On Thu, Dec 15, 2005 at 10:09:07PM -0800, Russ Allbery wrote:
> Here's the summary of where we're at.

> krb5 is currently blocking KDE, as well as a few other things.  I've
> closed the bug to keep it out of testing, as most of the details have now
> been sorted out.

> The new krb5 package doesn't change SONAMEs, but it does remove some
> internal symbols that were never prototyped and weren't supposed to be
> used.  For the most part, nothing cared, but there are a small handful of
> packages that were affected.  One was libauthen-krb5-perl, which has been
> fixed and which is also ready to migrate to testing.  It will need to get
> hinted in with krb5, I believe.

> libapache-mod-auth-kerb was doing really nasty things with Kerberos
> library internals that broke horribly with 1.4.  A new version has *just*
> been uploaded that replaces that code with code that's specific to 1.4 but
> disables the replay cache in a far saner way.  I'm guessing that KDE
> doesn't *really* want to wait ten days for libapache-mod-auth-kerb to age
> in, but it should be able to be pushed sooner.  I've tested the new
> package myself and can confirm it works fine with 1.4 now, with and
> without credential passing.  This is the only thing blocking krb5 and all
> related packages from going into testing right now, as near as I can tell.

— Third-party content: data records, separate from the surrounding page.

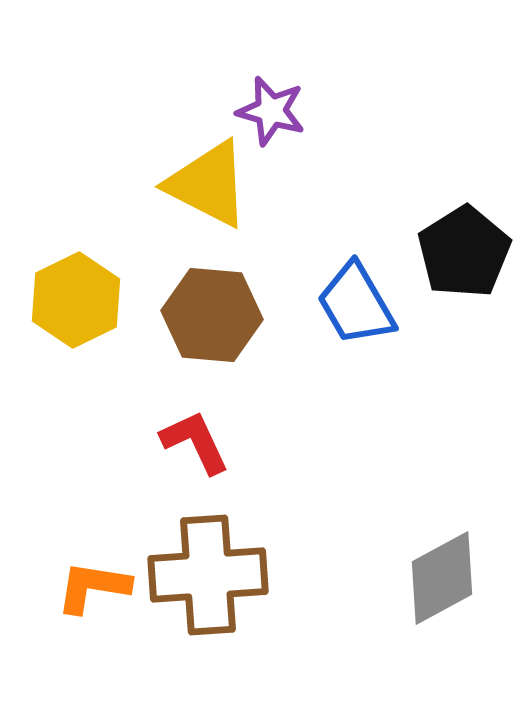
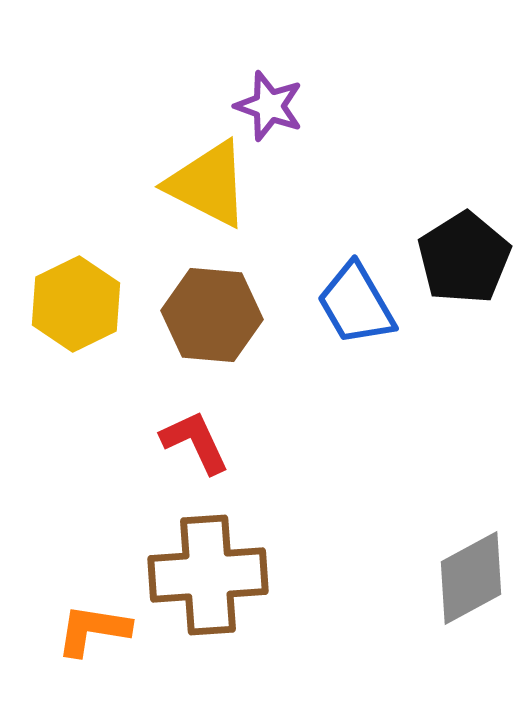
purple star: moved 2 px left, 5 px up; rotated 4 degrees clockwise
black pentagon: moved 6 px down
yellow hexagon: moved 4 px down
gray diamond: moved 29 px right
orange L-shape: moved 43 px down
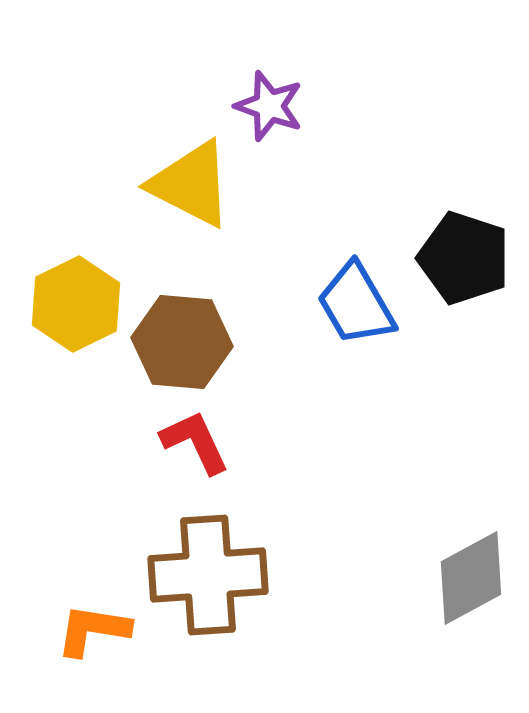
yellow triangle: moved 17 px left
black pentagon: rotated 22 degrees counterclockwise
brown hexagon: moved 30 px left, 27 px down
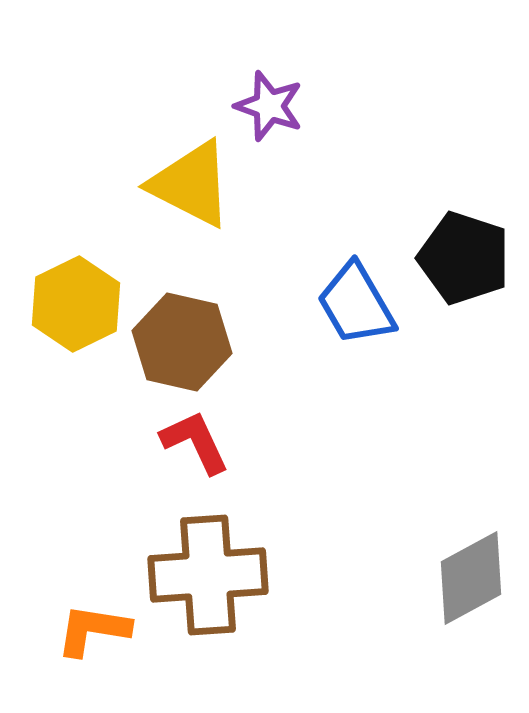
brown hexagon: rotated 8 degrees clockwise
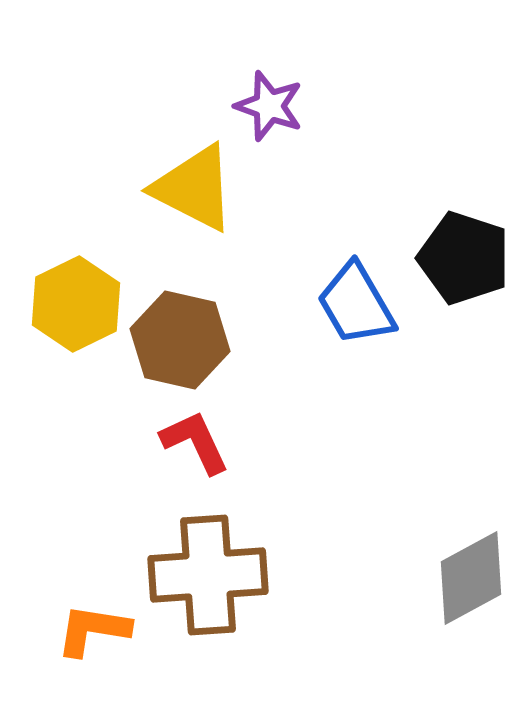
yellow triangle: moved 3 px right, 4 px down
brown hexagon: moved 2 px left, 2 px up
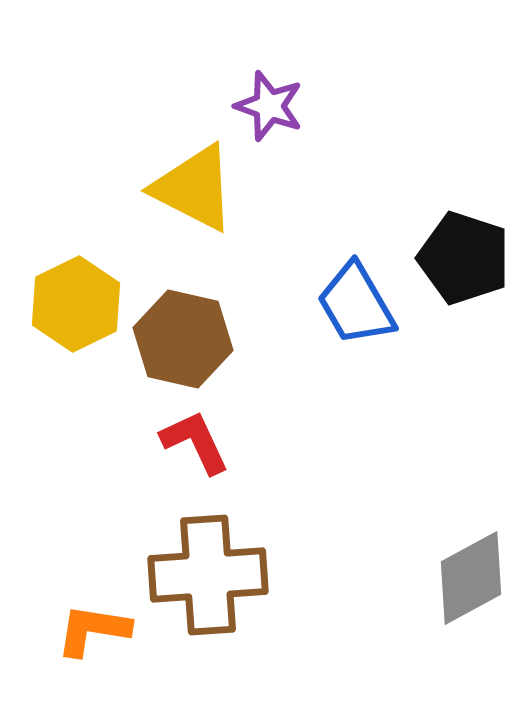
brown hexagon: moved 3 px right, 1 px up
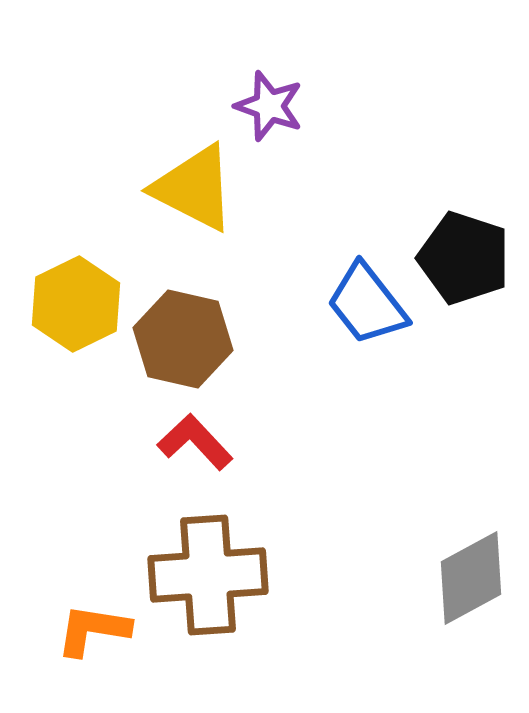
blue trapezoid: moved 11 px right; rotated 8 degrees counterclockwise
red L-shape: rotated 18 degrees counterclockwise
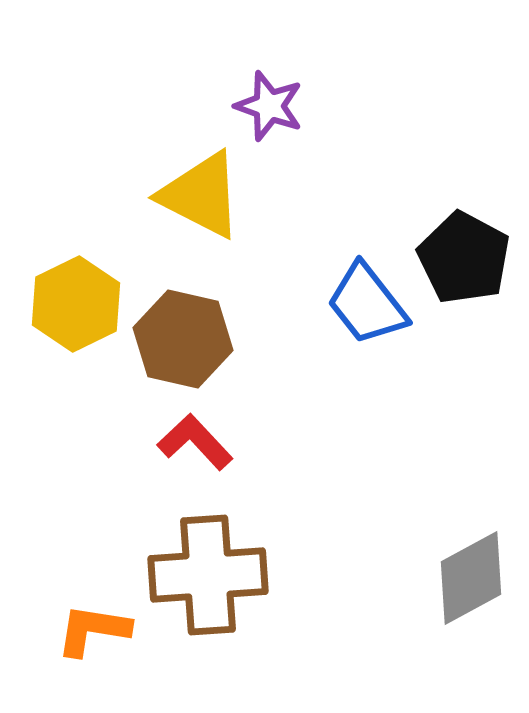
yellow triangle: moved 7 px right, 7 px down
black pentagon: rotated 10 degrees clockwise
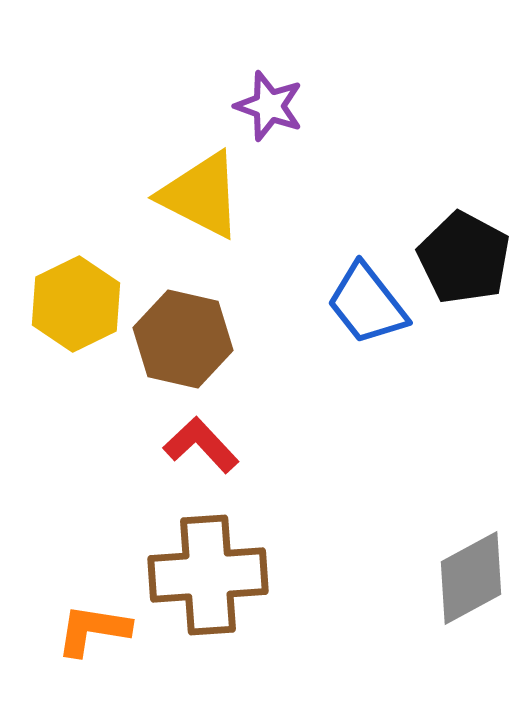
red L-shape: moved 6 px right, 3 px down
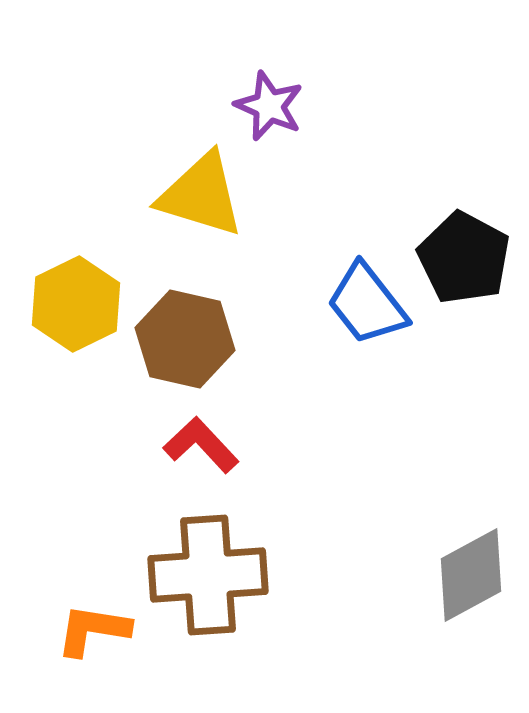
purple star: rotated 4 degrees clockwise
yellow triangle: rotated 10 degrees counterclockwise
brown hexagon: moved 2 px right
gray diamond: moved 3 px up
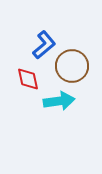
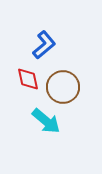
brown circle: moved 9 px left, 21 px down
cyan arrow: moved 13 px left, 20 px down; rotated 48 degrees clockwise
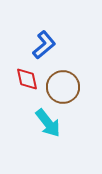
red diamond: moved 1 px left
cyan arrow: moved 2 px right, 2 px down; rotated 12 degrees clockwise
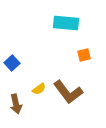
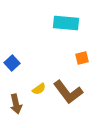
orange square: moved 2 px left, 3 px down
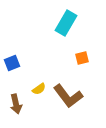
cyan rectangle: rotated 65 degrees counterclockwise
blue square: rotated 21 degrees clockwise
brown L-shape: moved 4 px down
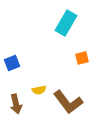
yellow semicircle: moved 1 px down; rotated 24 degrees clockwise
brown L-shape: moved 6 px down
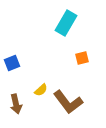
yellow semicircle: moved 2 px right; rotated 32 degrees counterclockwise
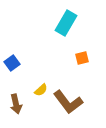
blue square: rotated 14 degrees counterclockwise
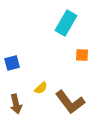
orange square: moved 3 px up; rotated 16 degrees clockwise
blue square: rotated 21 degrees clockwise
yellow semicircle: moved 2 px up
brown L-shape: moved 2 px right
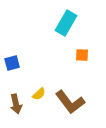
yellow semicircle: moved 2 px left, 6 px down
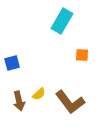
cyan rectangle: moved 4 px left, 2 px up
brown arrow: moved 3 px right, 3 px up
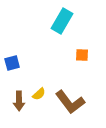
brown arrow: rotated 12 degrees clockwise
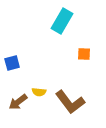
orange square: moved 2 px right, 1 px up
yellow semicircle: moved 2 px up; rotated 48 degrees clockwise
brown arrow: moved 1 px left, 1 px down; rotated 54 degrees clockwise
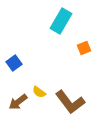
cyan rectangle: moved 1 px left
orange square: moved 6 px up; rotated 24 degrees counterclockwise
blue square: moved 2 px right; rotated 21 degrees counterclockwise
yellow semicircle: rotated 32 degrees clockwise
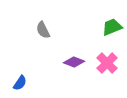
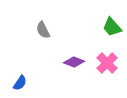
green trapezoid: rotated 110 degrees counterclockwise
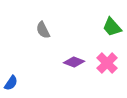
blue semicircle: moved 9 px left
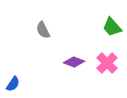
blue semicircle: moved 2 px right, 1 px down
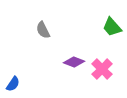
pink cross: moved 5 px left, 6 px down
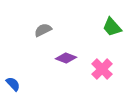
gray semicircle: rotated 90 degrees clockwise
purple diamond: moved 8 px left, 4 px up
blue semicircle: rotated 77 degrees counterclockwise
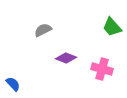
pink cross: rotated 30 degrees counterclockwise
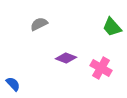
gray semicircle: moved 4 px left, 6 px up
pink cross: moved 1 px left, 1 px up; rotated 15 degrees clockwise
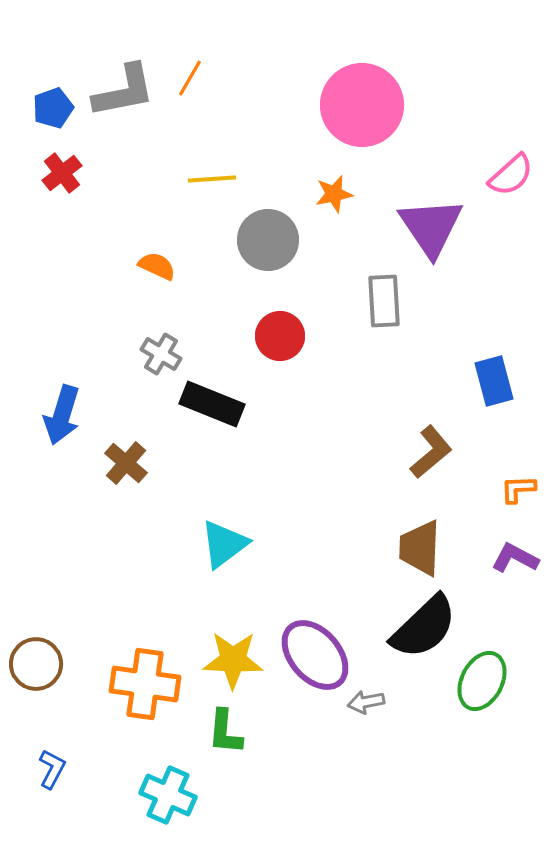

Right.  Is there any reason not to override the urgency immediately on
libapache-mod-auth-kerb?

Makes no difference for KDE, actually; even though binNMUs have expedited
the process immensely, it will still take some time to get all of the
packages in order.  Just having krb5 as a candidate now helps, so we can get
a look at what britney says is still outstanding; I've added some hints to
this effect that will run tomorrow.

> A Debian user *has* found yet another odd interaction between Kerberos and
> OpenLDAP (I can see Steve groaning already).  comp.protocols.kerberos has
> the thread; it's not in the BTS yet, in part because I don't really
> understand what's going on.  Kerberos upstream is actively investigating.
> The problem relates to running kinit while using LDAP in nsswitch, and as
> near as we can tell, goes something like this:

>  * User runs kinit.
>  * Kerberos library initializes, sees no pthreads, doesn't init mutexes.
>  * kinit does getpwuid.
>  * libc dynamically loads LDAP nsswitch.
>  * LDAP nsswitch loads OpenLDAP libraries.
>  * OpenLDAP libraries pulls in pthreads.
>  * Kerberos library goes to write to the ticket cache, sees threads, uses
>    a mutex lock.
>  * Mutex function gets called with uninitialized memory, weirdness ensues.

Niiiice. :)

> The thing is, there's code in Kerberos specifically to *keep* it from
> doing this by setting a flag if it initialized without pthreads that's
> supposed to keep it from ever using pthread-related mutexes later.  It
> seems that this is not working for some reason for this particular user,
> maybe.

> I'm not sure if this is sufficiently critical to warrant an RC bug, and in
> fact I'm not even sure where the bug is yet, although it's looking more
> and more like it's in the Kerberos libraries.  But if the above sounds
> scary, you may want to *not* bump the urgency of libapache-mod-auth-kerb
> just yet and see if an RC bug ends up materializing on krb5.  If it does,
> with a patch, I can do another krb5 upload on short notice; I'll be around
> all this weekend and next week.

I think I would have to call this !RC; certainly if it's not reproducible it
doesn't seem worth holding the update out of testing for, and even if it is
reproducible it seems to me that using nscd is really the only sane way to
use nss_ldap these days.

-- 
Steve Langasek                   Give me a lever long enough and a Free OS
Debian Developer                   to set it on, and I can move the world.